Longines Heritage 1973
The Heritage 1973 is one our favorite models from Longines. Some might call the look retro, but we prefer modern and timeless. The look is based on a watch Longines produced during the 1970s, and to our eye, the design has aged very well. This is not a cookie-cutter watch, but one with flair and individuality. It just works.
The 40-mm cushion case secures a movement to be proud of – an L688 Longines column-wheel chronograph. The column wheel controls the start, stop and reset actions, and it is an expensive construction found in the finest chronographs. This movement is manufactured by ETA exclusively for Longines. A clear sapphire caseback lets you view the chronograph mechanism, with its blued column wheel, in action.

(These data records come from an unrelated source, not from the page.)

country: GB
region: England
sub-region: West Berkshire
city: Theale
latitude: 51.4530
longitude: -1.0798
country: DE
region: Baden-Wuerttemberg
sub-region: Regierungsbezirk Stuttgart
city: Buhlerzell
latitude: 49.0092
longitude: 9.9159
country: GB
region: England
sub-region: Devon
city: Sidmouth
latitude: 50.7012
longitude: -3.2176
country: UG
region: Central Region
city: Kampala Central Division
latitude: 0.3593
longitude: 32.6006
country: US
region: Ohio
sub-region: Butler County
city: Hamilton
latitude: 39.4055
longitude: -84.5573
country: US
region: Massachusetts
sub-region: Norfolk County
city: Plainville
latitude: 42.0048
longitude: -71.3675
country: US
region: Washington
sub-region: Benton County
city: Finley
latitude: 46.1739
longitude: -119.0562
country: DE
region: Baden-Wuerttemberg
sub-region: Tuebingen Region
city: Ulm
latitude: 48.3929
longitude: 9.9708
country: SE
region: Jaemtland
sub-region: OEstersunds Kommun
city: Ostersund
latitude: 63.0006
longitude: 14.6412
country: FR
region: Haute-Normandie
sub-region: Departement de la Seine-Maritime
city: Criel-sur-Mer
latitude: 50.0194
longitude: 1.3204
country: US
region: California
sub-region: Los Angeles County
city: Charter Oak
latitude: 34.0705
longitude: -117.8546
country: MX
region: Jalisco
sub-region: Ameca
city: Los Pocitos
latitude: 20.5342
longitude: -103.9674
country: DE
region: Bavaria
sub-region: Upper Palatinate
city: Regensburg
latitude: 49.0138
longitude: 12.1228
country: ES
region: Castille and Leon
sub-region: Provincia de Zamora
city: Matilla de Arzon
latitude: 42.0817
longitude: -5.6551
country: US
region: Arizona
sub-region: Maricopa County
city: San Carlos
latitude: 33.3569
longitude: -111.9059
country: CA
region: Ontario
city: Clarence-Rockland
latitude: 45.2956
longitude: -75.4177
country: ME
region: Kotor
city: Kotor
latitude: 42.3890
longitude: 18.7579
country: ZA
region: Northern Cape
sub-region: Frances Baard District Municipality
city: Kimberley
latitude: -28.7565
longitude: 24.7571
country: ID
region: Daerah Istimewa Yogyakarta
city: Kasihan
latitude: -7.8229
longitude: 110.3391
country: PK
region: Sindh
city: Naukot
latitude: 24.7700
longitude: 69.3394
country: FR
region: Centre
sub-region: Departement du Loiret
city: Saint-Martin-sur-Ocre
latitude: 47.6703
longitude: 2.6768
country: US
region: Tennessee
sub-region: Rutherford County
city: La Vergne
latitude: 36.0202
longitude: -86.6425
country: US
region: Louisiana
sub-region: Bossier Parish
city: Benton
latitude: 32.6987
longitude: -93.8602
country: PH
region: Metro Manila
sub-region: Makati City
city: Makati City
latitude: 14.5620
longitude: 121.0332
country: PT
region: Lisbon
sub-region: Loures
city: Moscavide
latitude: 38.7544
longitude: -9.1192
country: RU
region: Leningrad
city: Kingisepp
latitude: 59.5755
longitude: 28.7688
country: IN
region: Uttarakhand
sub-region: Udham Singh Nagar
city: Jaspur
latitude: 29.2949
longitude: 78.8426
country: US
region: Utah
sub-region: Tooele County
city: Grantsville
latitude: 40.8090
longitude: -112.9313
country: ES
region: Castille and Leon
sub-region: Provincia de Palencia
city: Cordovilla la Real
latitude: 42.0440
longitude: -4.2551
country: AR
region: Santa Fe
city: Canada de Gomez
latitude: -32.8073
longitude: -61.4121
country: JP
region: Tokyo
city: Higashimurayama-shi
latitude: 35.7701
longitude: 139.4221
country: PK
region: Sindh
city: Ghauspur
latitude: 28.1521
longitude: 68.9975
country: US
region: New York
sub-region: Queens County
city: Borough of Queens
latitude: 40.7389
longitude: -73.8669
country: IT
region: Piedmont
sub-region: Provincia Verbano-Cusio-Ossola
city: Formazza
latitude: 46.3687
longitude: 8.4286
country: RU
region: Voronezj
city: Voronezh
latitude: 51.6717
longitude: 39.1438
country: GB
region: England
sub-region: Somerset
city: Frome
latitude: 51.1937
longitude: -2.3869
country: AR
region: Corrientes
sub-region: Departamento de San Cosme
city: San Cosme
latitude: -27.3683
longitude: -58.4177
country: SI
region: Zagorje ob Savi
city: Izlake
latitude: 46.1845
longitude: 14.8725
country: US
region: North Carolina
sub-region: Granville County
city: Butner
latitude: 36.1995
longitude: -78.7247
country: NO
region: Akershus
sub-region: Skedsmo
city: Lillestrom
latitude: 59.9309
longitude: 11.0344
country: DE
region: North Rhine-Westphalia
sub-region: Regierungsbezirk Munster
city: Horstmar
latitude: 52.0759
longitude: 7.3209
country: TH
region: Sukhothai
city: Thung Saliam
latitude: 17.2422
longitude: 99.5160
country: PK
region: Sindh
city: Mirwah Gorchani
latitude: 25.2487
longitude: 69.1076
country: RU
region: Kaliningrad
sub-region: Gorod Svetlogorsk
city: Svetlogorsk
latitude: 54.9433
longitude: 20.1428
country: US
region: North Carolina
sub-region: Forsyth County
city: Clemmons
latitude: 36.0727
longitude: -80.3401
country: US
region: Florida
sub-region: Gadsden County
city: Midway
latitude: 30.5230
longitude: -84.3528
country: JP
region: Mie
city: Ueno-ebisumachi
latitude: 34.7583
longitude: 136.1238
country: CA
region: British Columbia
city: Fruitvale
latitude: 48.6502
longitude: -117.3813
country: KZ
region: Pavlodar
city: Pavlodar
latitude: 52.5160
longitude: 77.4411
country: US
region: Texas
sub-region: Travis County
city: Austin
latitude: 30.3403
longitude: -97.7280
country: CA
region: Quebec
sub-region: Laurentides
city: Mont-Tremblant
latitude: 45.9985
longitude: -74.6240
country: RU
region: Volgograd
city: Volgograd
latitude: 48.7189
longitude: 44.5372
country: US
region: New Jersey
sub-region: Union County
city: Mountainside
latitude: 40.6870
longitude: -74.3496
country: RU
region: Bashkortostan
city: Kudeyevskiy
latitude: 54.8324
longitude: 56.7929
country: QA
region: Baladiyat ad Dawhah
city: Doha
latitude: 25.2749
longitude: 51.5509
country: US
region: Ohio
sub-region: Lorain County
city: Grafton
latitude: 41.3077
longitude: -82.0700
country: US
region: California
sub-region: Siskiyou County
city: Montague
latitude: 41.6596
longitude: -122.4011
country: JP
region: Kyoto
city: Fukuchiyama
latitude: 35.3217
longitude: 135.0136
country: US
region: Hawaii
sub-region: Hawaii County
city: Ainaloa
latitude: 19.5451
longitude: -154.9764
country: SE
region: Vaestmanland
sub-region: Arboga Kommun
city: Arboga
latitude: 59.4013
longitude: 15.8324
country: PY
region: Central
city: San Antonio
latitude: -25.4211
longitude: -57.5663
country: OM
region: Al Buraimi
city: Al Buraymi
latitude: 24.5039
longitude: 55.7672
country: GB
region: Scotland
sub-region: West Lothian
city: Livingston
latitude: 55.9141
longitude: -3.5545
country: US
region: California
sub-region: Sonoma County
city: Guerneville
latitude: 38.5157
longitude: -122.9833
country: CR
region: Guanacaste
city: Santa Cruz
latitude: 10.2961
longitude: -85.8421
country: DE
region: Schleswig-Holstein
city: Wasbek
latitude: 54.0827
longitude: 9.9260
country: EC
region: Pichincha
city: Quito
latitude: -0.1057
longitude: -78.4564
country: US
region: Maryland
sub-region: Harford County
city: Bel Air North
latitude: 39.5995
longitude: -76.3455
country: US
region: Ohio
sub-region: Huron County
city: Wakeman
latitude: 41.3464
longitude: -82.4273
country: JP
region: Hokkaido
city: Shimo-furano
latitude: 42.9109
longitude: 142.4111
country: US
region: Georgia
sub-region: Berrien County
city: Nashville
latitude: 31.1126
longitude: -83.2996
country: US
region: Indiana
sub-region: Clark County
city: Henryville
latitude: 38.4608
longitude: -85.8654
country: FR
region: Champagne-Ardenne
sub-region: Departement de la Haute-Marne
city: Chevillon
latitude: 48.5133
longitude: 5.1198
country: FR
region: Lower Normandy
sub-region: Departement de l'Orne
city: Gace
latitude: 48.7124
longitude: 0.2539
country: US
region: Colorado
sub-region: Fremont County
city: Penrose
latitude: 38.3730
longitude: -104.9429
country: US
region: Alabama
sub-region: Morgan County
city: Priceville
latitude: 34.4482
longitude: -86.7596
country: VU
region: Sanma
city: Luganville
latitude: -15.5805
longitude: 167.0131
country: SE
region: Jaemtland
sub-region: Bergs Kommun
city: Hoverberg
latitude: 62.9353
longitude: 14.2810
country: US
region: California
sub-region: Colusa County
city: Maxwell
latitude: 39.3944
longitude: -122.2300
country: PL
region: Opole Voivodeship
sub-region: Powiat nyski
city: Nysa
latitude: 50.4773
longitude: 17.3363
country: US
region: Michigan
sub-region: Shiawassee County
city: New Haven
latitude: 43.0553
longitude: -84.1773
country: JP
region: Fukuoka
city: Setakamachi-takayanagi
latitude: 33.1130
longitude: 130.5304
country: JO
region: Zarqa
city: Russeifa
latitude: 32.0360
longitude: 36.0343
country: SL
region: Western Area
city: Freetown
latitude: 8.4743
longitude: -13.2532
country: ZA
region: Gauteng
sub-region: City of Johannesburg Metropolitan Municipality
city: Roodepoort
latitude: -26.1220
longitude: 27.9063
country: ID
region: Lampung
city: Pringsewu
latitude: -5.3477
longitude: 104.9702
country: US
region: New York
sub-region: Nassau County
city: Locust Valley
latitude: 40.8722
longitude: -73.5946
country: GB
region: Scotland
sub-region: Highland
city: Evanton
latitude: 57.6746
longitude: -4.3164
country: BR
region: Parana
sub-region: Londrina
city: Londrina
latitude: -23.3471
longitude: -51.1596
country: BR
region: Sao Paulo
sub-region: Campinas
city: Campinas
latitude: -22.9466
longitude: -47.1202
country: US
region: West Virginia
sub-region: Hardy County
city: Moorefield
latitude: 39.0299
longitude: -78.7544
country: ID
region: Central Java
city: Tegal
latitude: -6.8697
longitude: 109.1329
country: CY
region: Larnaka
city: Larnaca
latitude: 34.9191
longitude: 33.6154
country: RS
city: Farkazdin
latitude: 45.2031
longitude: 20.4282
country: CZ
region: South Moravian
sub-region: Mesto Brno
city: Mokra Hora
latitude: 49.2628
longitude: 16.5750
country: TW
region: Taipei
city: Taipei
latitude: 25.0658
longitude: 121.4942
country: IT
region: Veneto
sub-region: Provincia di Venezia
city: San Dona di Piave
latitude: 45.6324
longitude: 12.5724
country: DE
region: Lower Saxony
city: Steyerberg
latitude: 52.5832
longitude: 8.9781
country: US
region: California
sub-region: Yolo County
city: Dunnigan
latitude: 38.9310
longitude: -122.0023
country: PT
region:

We also like the subdial presentation. At first glance, the twin black registers give the watch a bi-compax look, but then you notice the white 12-hour counter at 6 o’clock. The blue tachymeter scale that circles the outer edge of the dial adds just a hint of color. The dial is very well balanced with a clarity that gives it a purposeful look.
The Longines Heritage 1973 is priced at $3,275.
Avigation Oversize Crown
Longine’s history is rich with aviation achievements, the aforementioned Lindberg Hour Angle being but one example. The Avigation Oversize Crown chronograph design is based on a watch Longines produced during the 1920s. Unlike many modern pilots’ watches that are too large to wear comfortably, this model measures 41 mm in diameter, meaning you can wear it anywhere. But it is no shrinking violet. The bold design makes a strong statement on the wrist.
Pilots’ watches are all about legibility, and this piece offers it in abundance. Its black dial, white numerals and gold-plated, luminous, pear-shaped hands are extremely easy to read. The bezel is marked with a single white, triangular index that can be rotated in either direction, allowing pilots to set chronographic reference points. The fluted finish on the bezel and crown carry over from the early days of aviation, when cockpits were not heated. The size and texture allow the bezel and crown to be easily manipulated, even when wearing thick leather gloves.
We like the bi-compax chronograph layout, and together with the large date display at 6 o’clock, the dial is very well balanced. The main attraction lies behind the dial – a monopusher, column-wheel chronograph movement. These are quite rare, and typically found in watches with five-figure prices. Indeed, some people may experience a moment of confusion upon noticing chronograph subdials but no pushers. In this case, the oversize crown doubles as the chronograph push piece, controlling the start, stop, and rest functions, which is why the crown is set away from the case. And as noted, there’s a column wheel to boot, all visible through a sapphire display back.
At $3,500, the Avigation Oversize Crown chronograph is the most expensive piece we’ve selected, but it nonetheless represents outstanding value.